Observed CLs for µ=1: 0.5915001216
-----
Expected (-2 σ) CLs for µ=1: 0.246
Expected (-1 σ) CLs for µ=1: 0.392
Expected CLs for µ=1: 0.592
Expected (1 σ) CLs for µ=1: 0.806
Expected (2 σ) CLs for µ=1: 0.950
I think this is a reasonable value but I couldn't find any working scale factors while scanning for rescale in range(1., 10., 1.).
This is an interesting example where minimization can fail for what looks like a rather simple model. I simplified this a bit further down to two bins:
import numpy as np
import pyhf
bkg = [5000000.0, 1612950.8]
bkg_uncertainty = [1000000.1, 322590.16]
sig = [4000.0, 9386.207]
model = pyhf.simplemodels.uncorrelated_background(
signal=sig, bkg=bkg, bkg_uncertainty=bkg_uncertainty
)
par_bounds = model.config.suggested_bounds()
par_bounds[model.config.poi_index] = (0, 100)
data = bkg + model.config.auxdata
# hypotest
res = pyhf.infer.hypotest(11.843640283180768, data, model, par_bounds=par_bounds)
print(np.isnan(res)) # NaN with scipy, Minuit gives non-NaN
res = pyhf.infer.hypotest(11.843640, data, model, par_bounds=par_bounds)

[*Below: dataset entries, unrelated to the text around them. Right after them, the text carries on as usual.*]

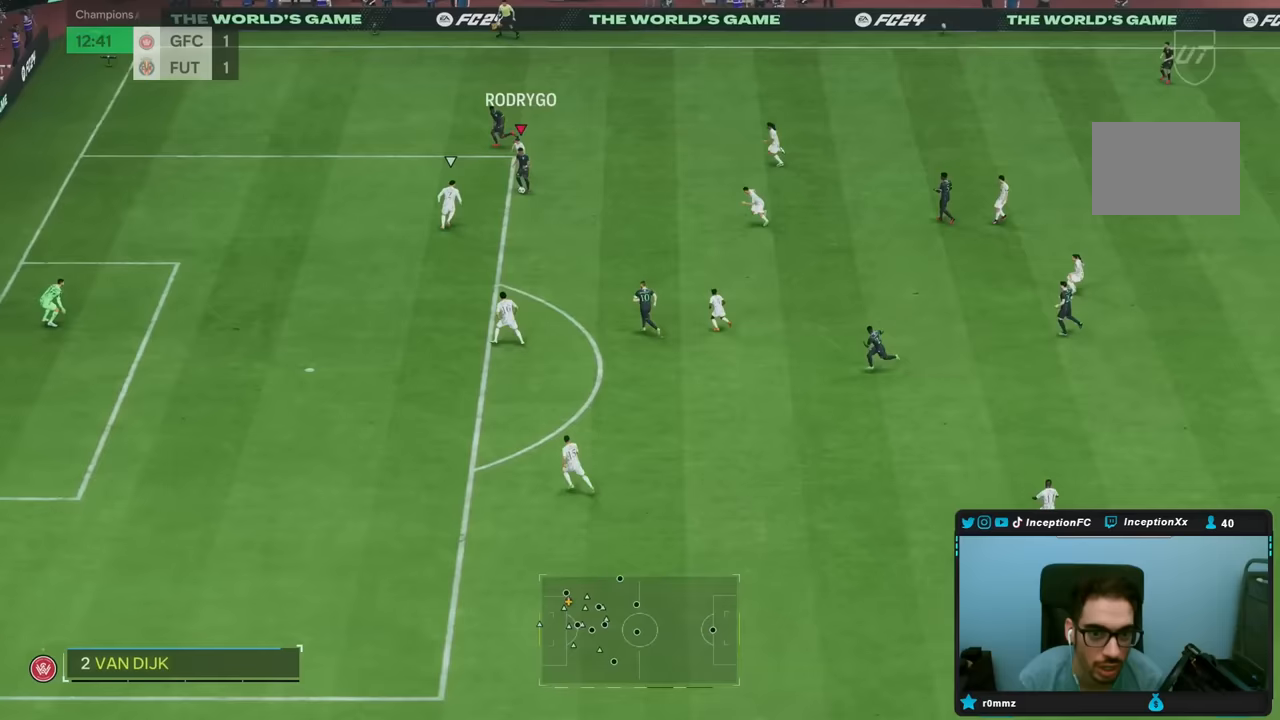
{"dt_ms": 500, "buttons": [], "left_stick": "down", "right_stick": "center", "events": [[67, "left_stick", "down-right"], [417, "left_stick", "down"]]}
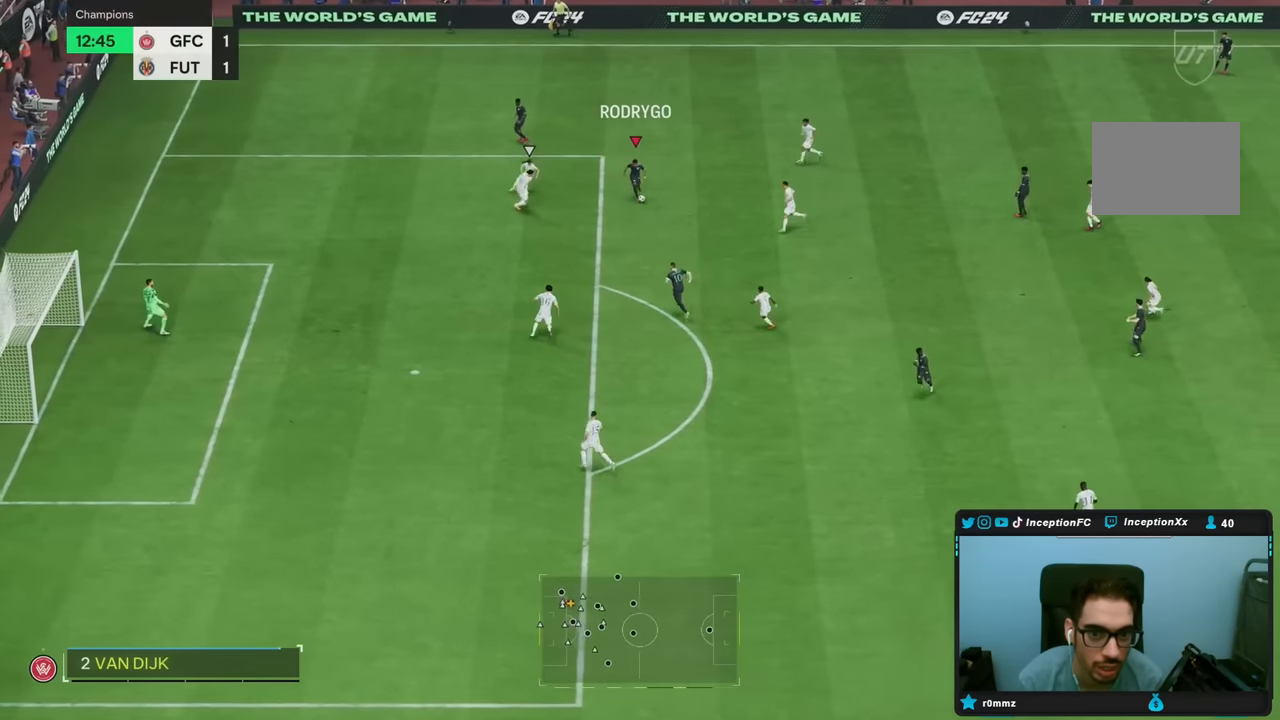
{"dt_ms": 500, "buttons": [], "left_stick": "center", "right_stick": "center", "events": [[117, "left_stick", "center"]]}
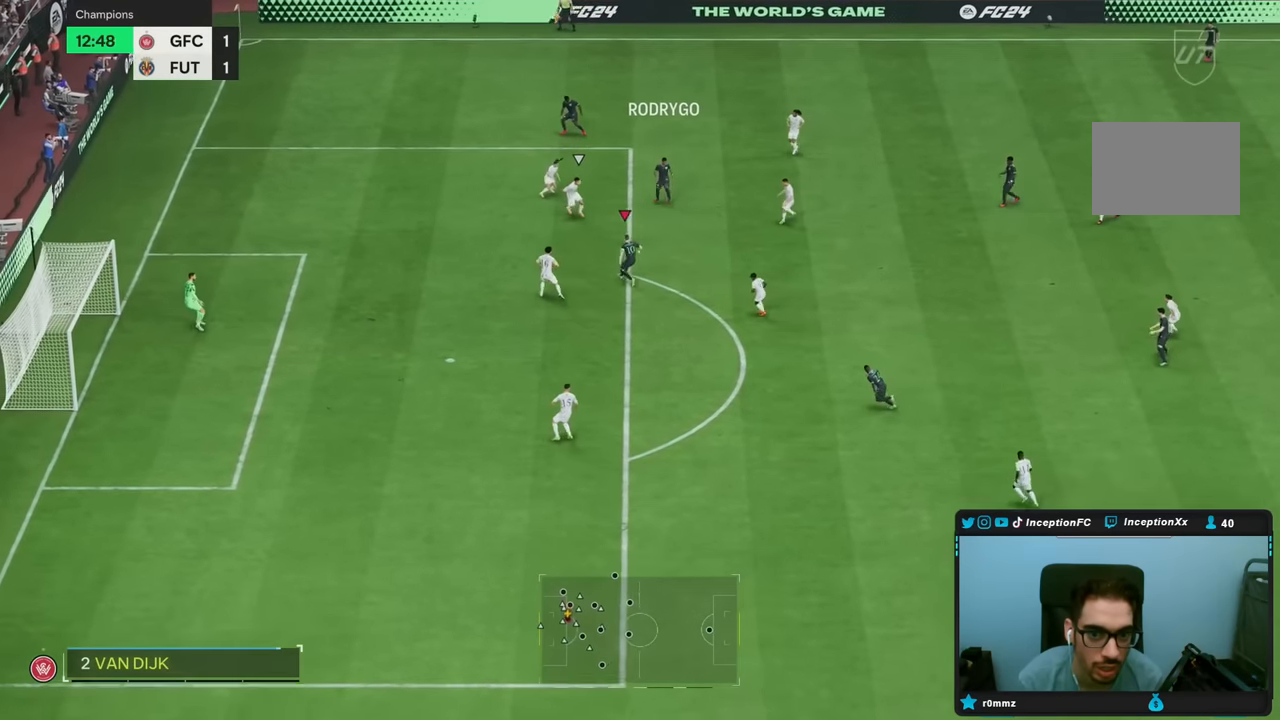
{"dt_ms": 500, "buttons": [], "left_stick": "down-right", "right_stick": "center", "events": [[200, "left_stick", "down-right"]]}
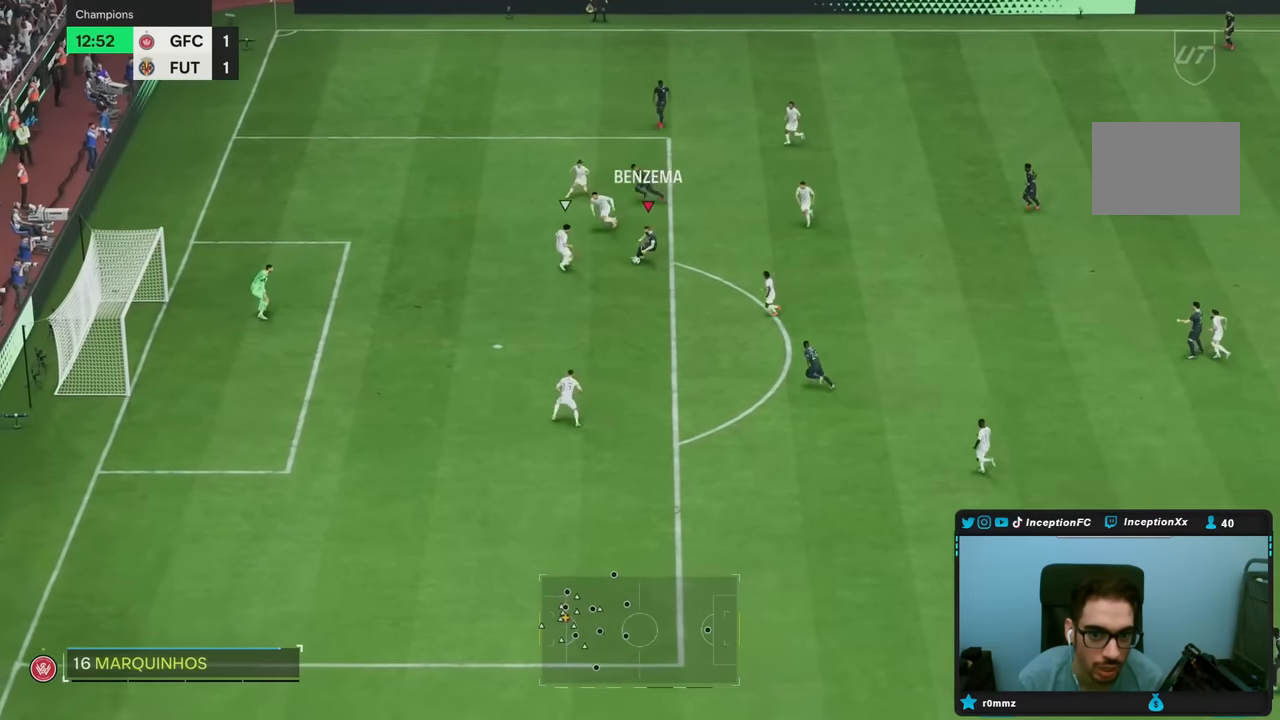
{"dt_ms": 500, "buttons": ["R2"], "left_stick": "center", "right_stick": "center", "events": [[67, "left_stick", "down"], [300, "left_stick", "center"], [417, "R2", "down"]]}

print(np.isnan(res)) # not NaN with scipy
# maximum likelihood estimates
pyhf.set_backend("numpy", "minuit")
# default Minuit is far off from the minimum (POI=0 is the MLE here)
print(pyhf.infer.mle.fit(data, model, par_bounds=par_bounds))
# tuning helps, but cannot lower tolerance further (cannot reach EDM threshold)
print(pyhf.infer.mle.fit(data, model, par_bounds=par_bounds, tolerance=1e-5, strategy=2))
output:
[...]/pyhf/src/pyhf/infer/calculators.py:467: RuntimeWarning: invalid value encountered in divide
CLs = tensorlib.astensor(CLsb / CLb)
True
False
[0.62423955 0.99950048 0.99636748]
[0.03494499 0.99997209 0.99979678]
Some observations:
hypotestfailing with11.843640283180768and succeeding with11.843640when using the scipy optimizer is very surprising. The Minuit backend does not return NaN for either of these two settings.- The MLE fails to find the actual minimum (
mu=0) even with Minuit, and even with tuning the tolerance and strategy a bit. Lower tolerances result in failed fits (desired EDM threshold cannot be reached).
Different initial parameter settings might help here, I imagine the difficulty might be related to the mu=1 initial setting already providing a very good fit to begin with. Another issue is that the best-fit value for mu is at a boundary, relaxing the boundary also helps a bit but does not seem sufficient either.
From some further experimentation I think the main problem is that the POI bounds are too small given the sensitivity and that the default tolerance is too high. The attached example sets the bounds to [-500, 500] and the Hessian estimate is still very bad. This is using Minuit and even with strategy=2 I cannot push the tolerance low enough to reliably get convergence depending on the initial parameter settings (the scan is easier since the POI is fixed).